_Stored data entries_.

------------

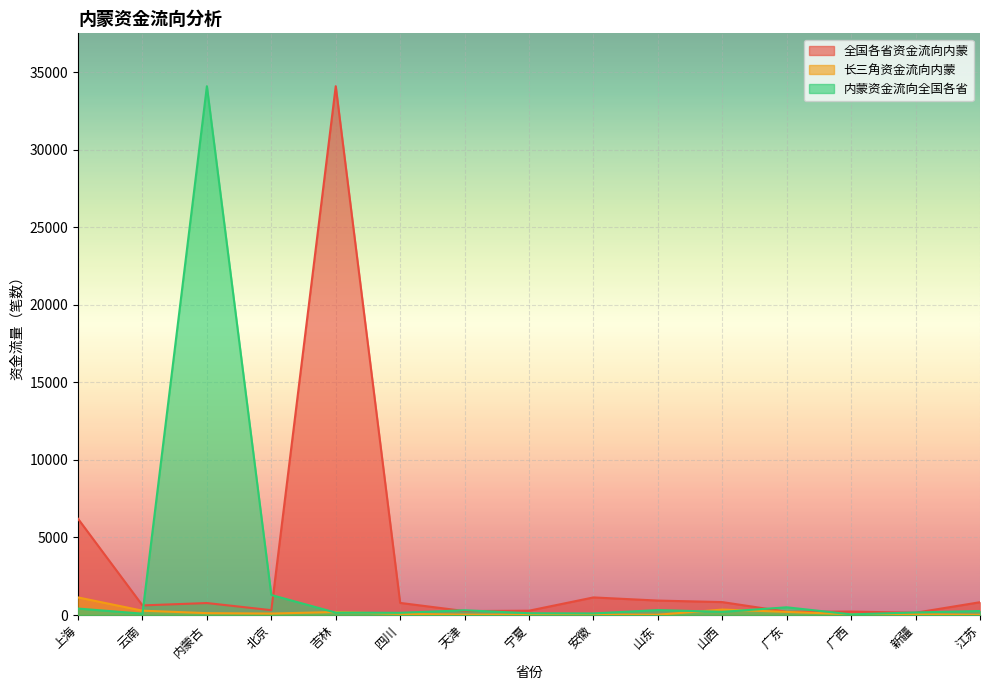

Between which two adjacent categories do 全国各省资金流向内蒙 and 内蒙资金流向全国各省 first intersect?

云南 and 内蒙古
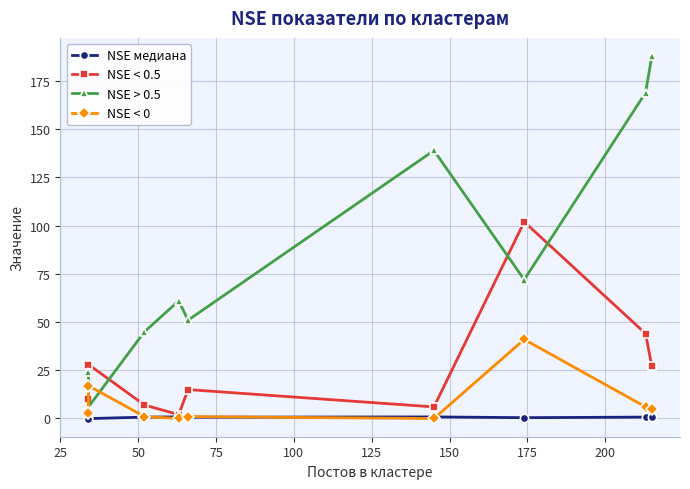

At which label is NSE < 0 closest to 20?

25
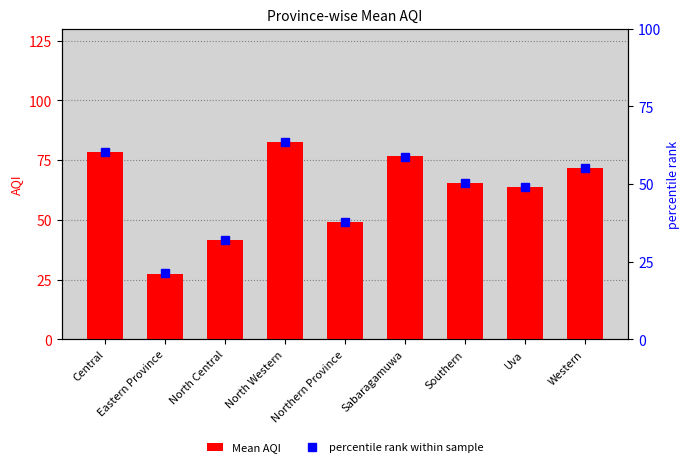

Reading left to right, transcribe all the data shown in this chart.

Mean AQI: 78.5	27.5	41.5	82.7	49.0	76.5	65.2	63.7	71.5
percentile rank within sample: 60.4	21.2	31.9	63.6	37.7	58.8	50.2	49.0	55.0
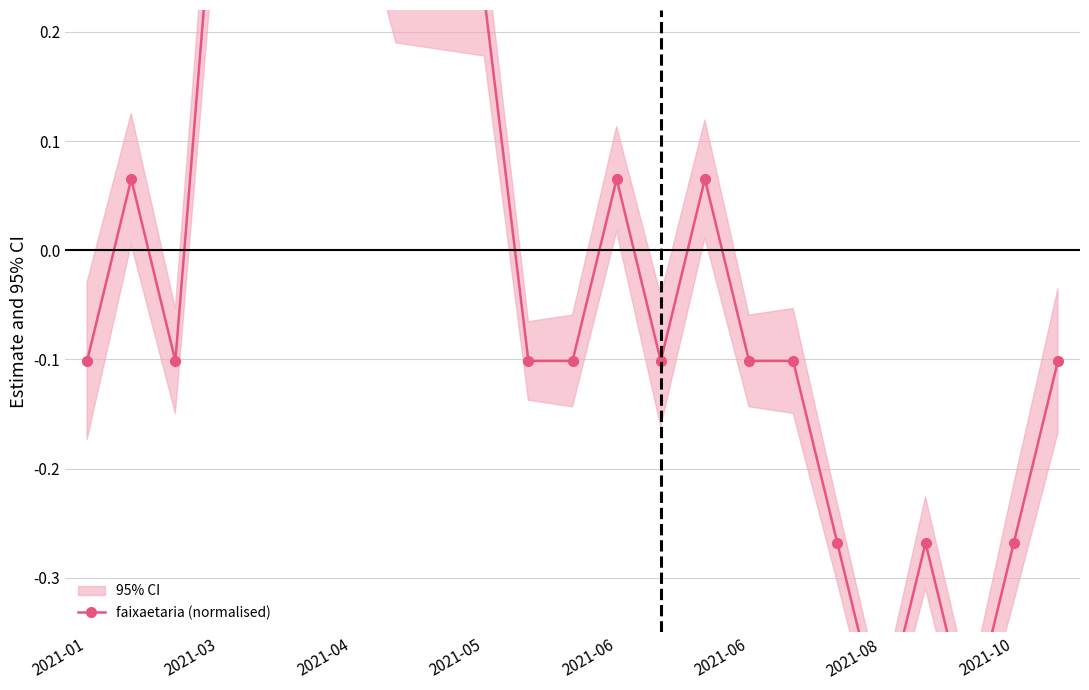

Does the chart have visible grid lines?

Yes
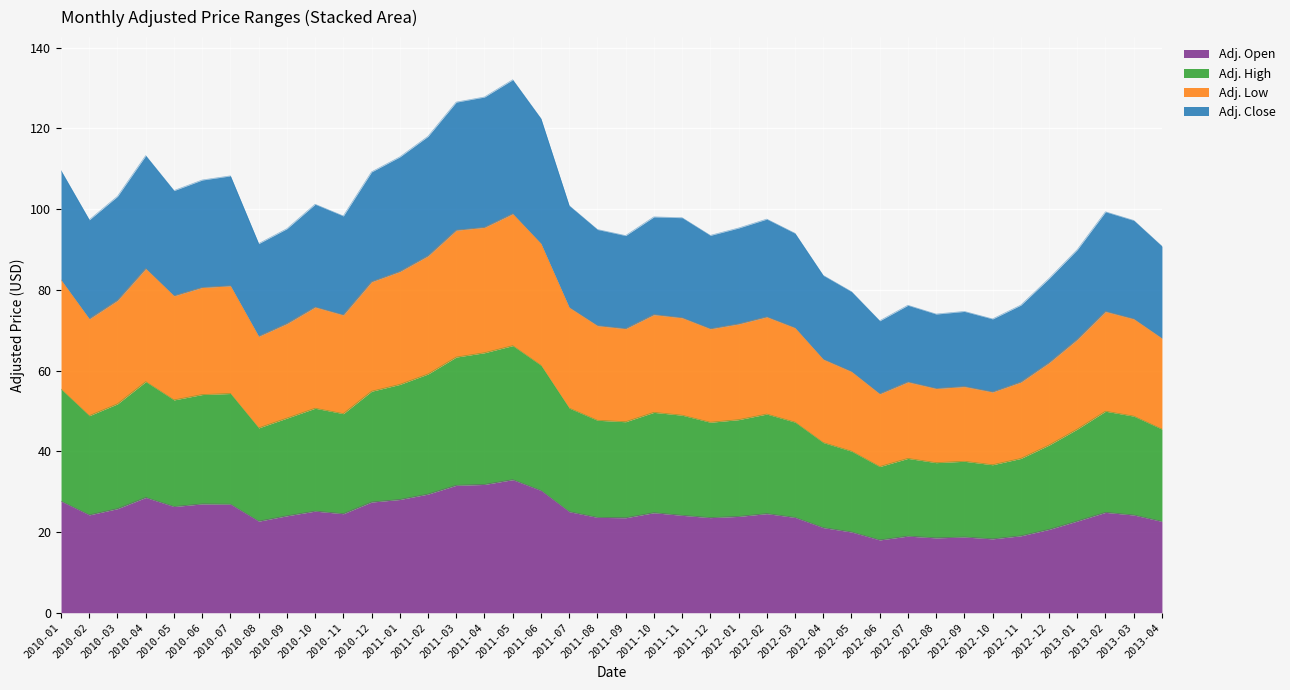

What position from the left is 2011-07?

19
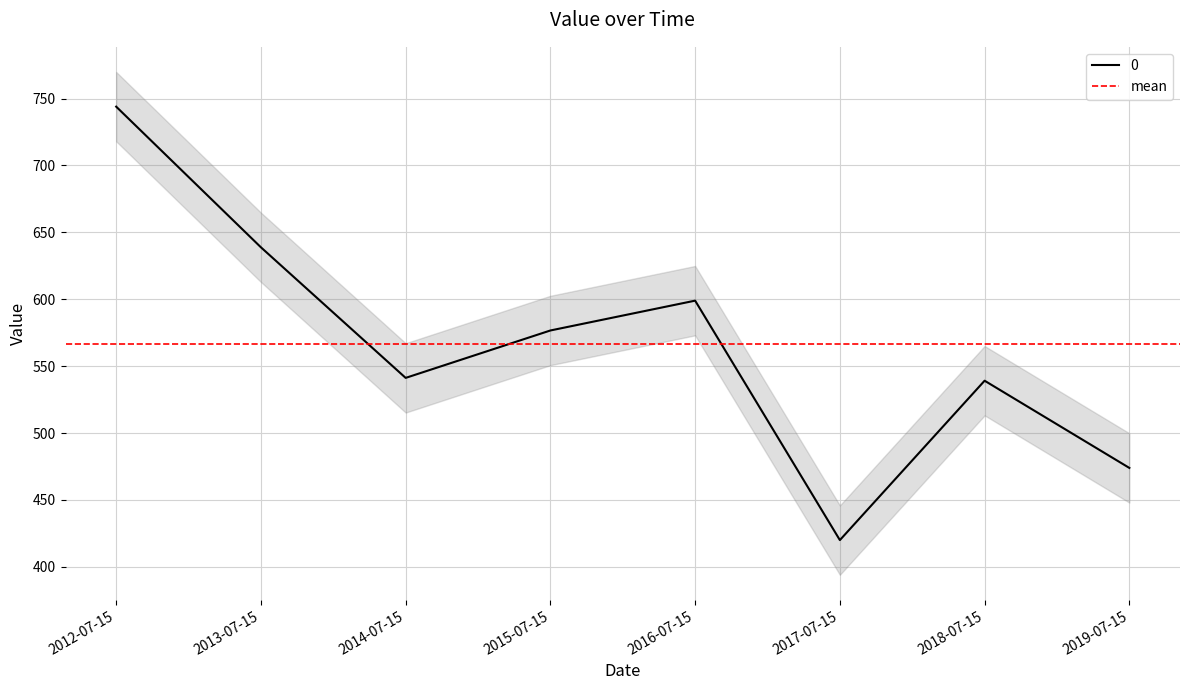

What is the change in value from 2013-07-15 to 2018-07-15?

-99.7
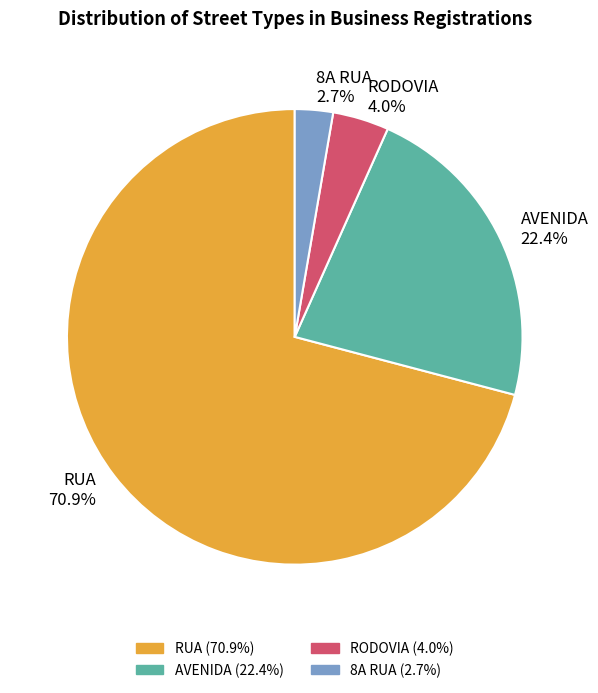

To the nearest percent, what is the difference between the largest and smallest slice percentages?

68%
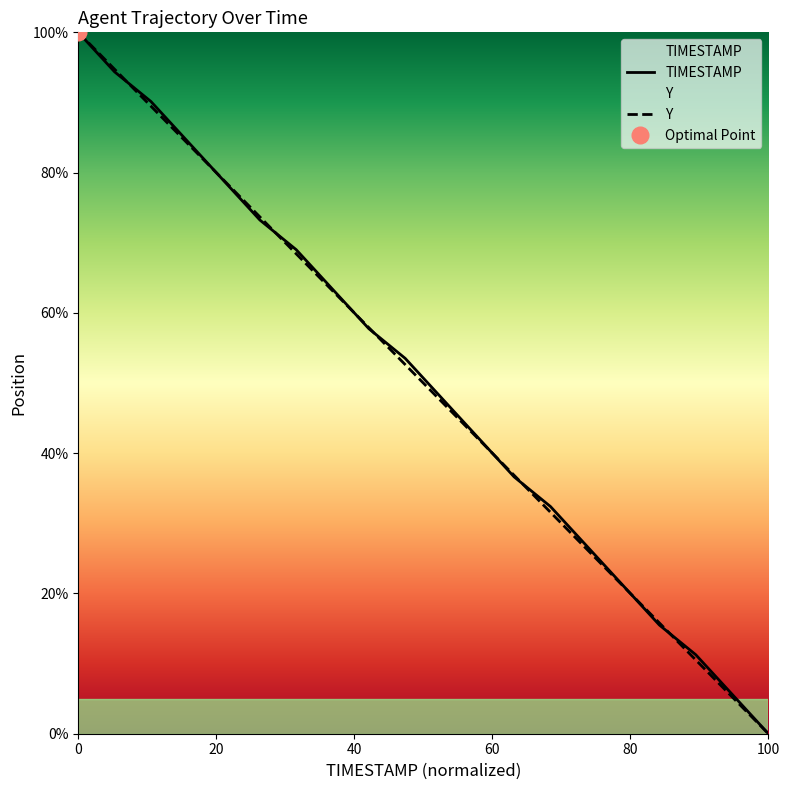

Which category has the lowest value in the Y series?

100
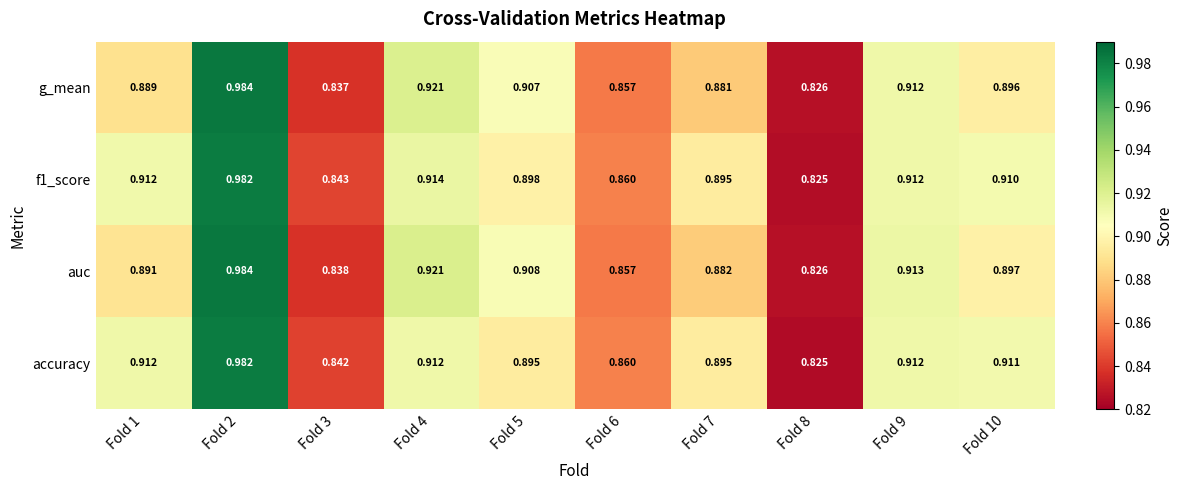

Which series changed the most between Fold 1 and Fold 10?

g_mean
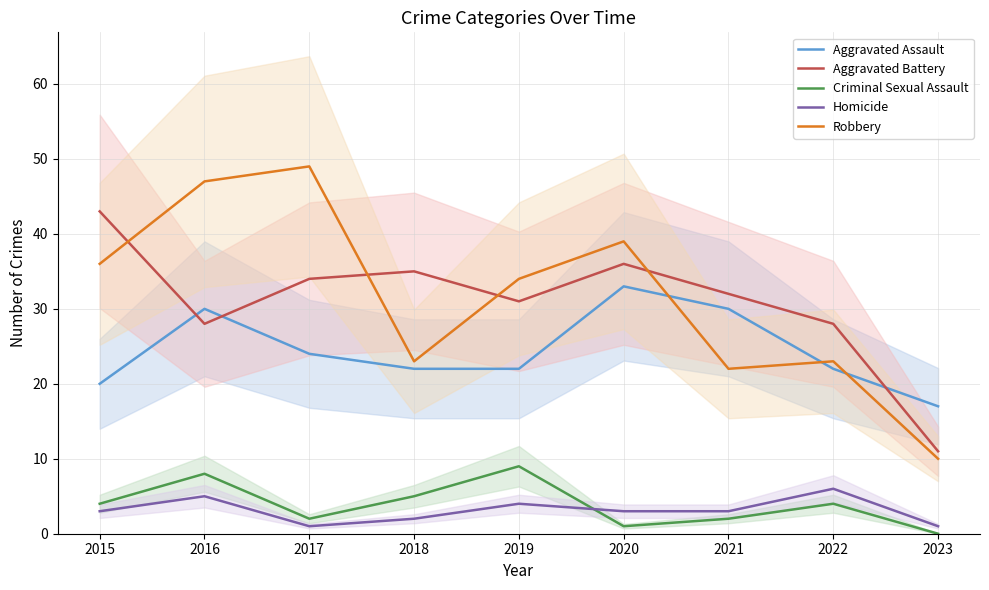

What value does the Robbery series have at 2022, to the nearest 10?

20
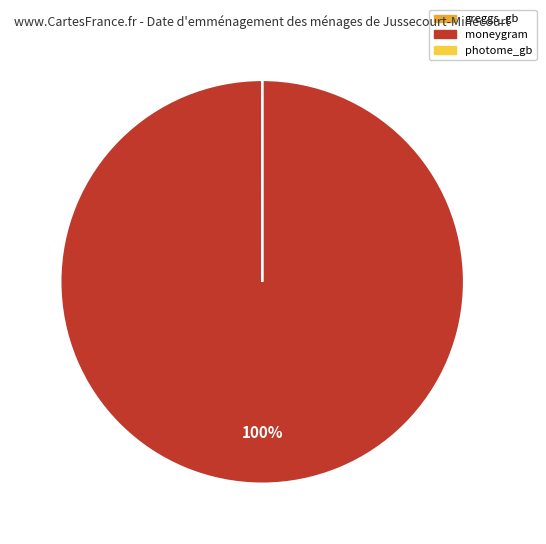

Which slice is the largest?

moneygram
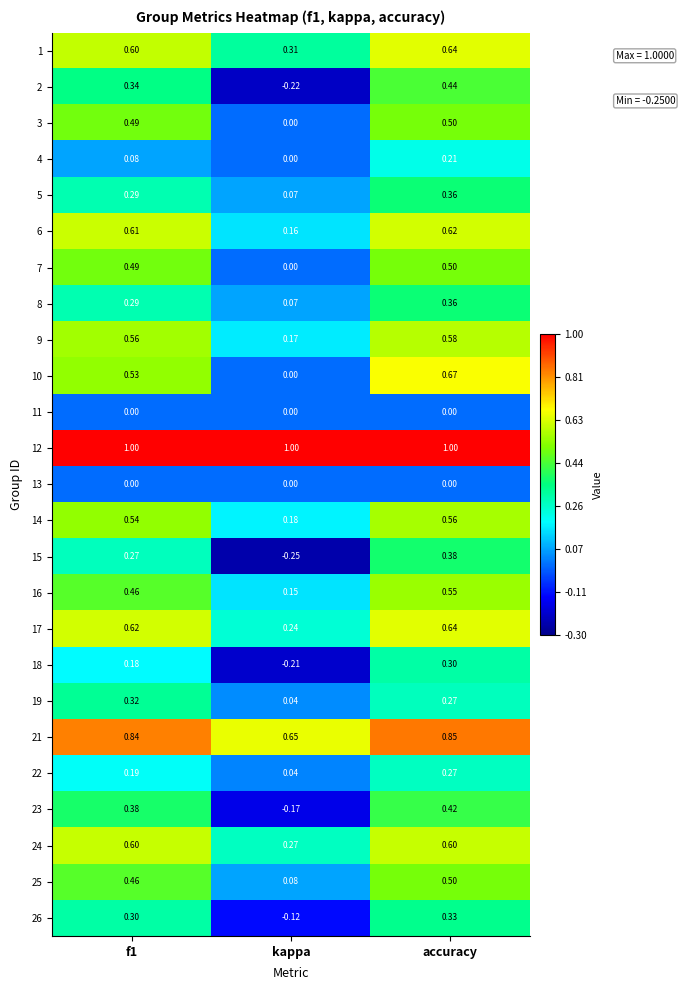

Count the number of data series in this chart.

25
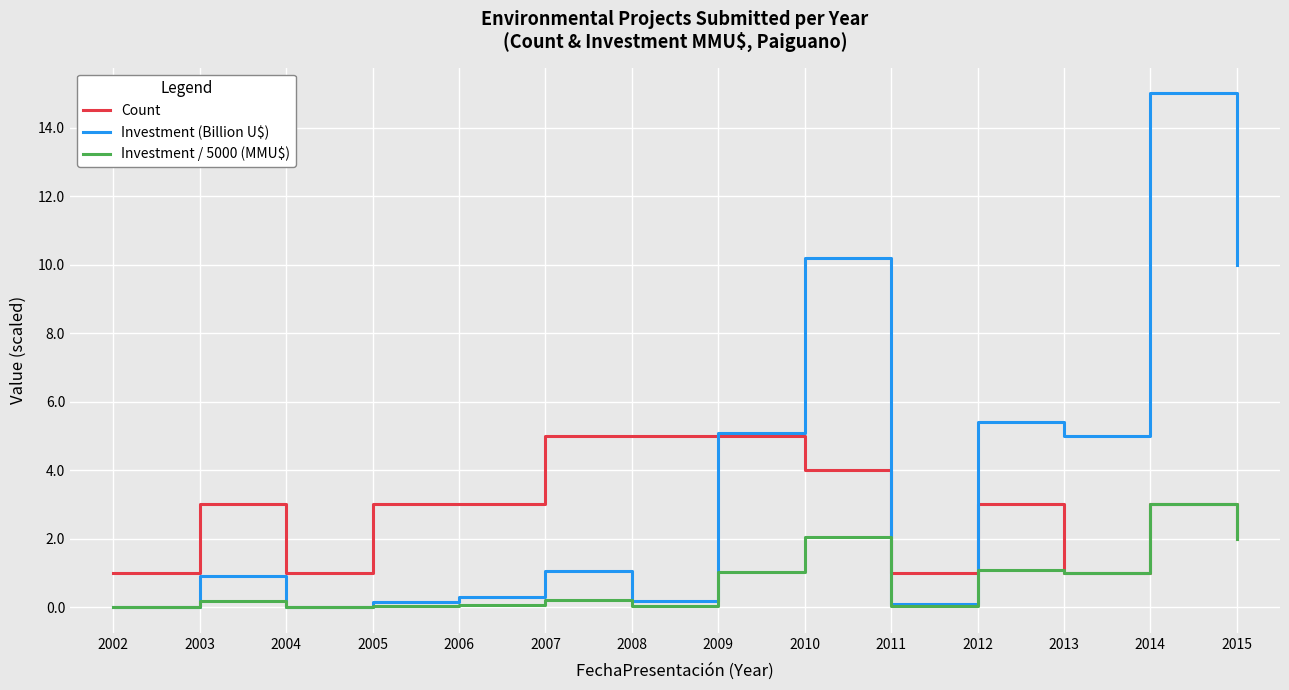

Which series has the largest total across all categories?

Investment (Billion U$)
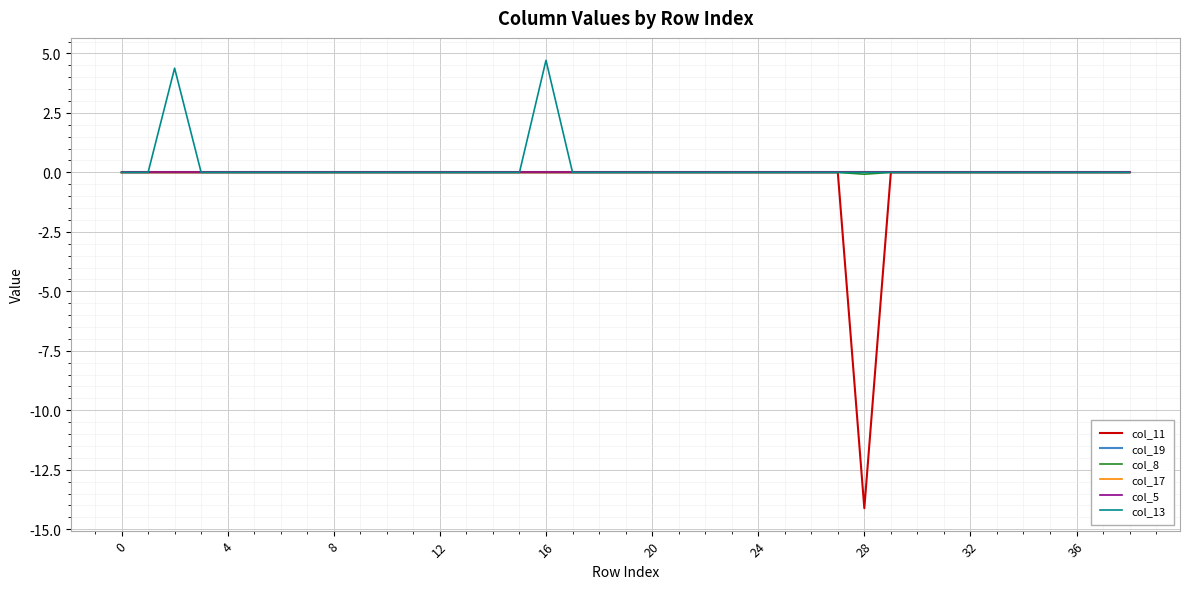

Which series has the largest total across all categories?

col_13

------------

_Work task_. Write out all of the lines above again, swapping "chart" for "graph" wherever it occurs and changing nothing else. Leave the pictures out of your response.

_Result_.
Between which two adjacent categories do 全国各省资金流向内蒙 and 内蒙资金流向全国各省 first intersect?

云南 and 内蒙古

At which label is NSE < 0 closest to 20?

25

Reading left to right, transcribe all the data shown in this graph.

Mean AQI: 78.5	27.5	41.5	82.7	49.0	76.5	65.2	63.7	71.5
percentile rank within sample: 60.4	21.2	31.9	63.6	37.7	58.8	50.2	49.0	55.0

Does the graph have visible grid lines?

Yes

What position from the left is 2011-07?

19

What is the change in value from 2013-07-15 to 2018-07-15?

-99.7

To the nearest percent, what is the difference between the largest and smallest slice percentages?

68%

Which category has the lowest value in the Y series?

100

Which series changed the most between Fold 1 and Fold 10?

g_mean

What value does the Robbery series have at 2022, to the nearest 10?

20

Which slice is the largest?

moneygram

Count the number of data series in this graph.

25

Which series has the largest total across all categories?

Investment (Billion U$)

Which series has the largest total across all categories?

col_13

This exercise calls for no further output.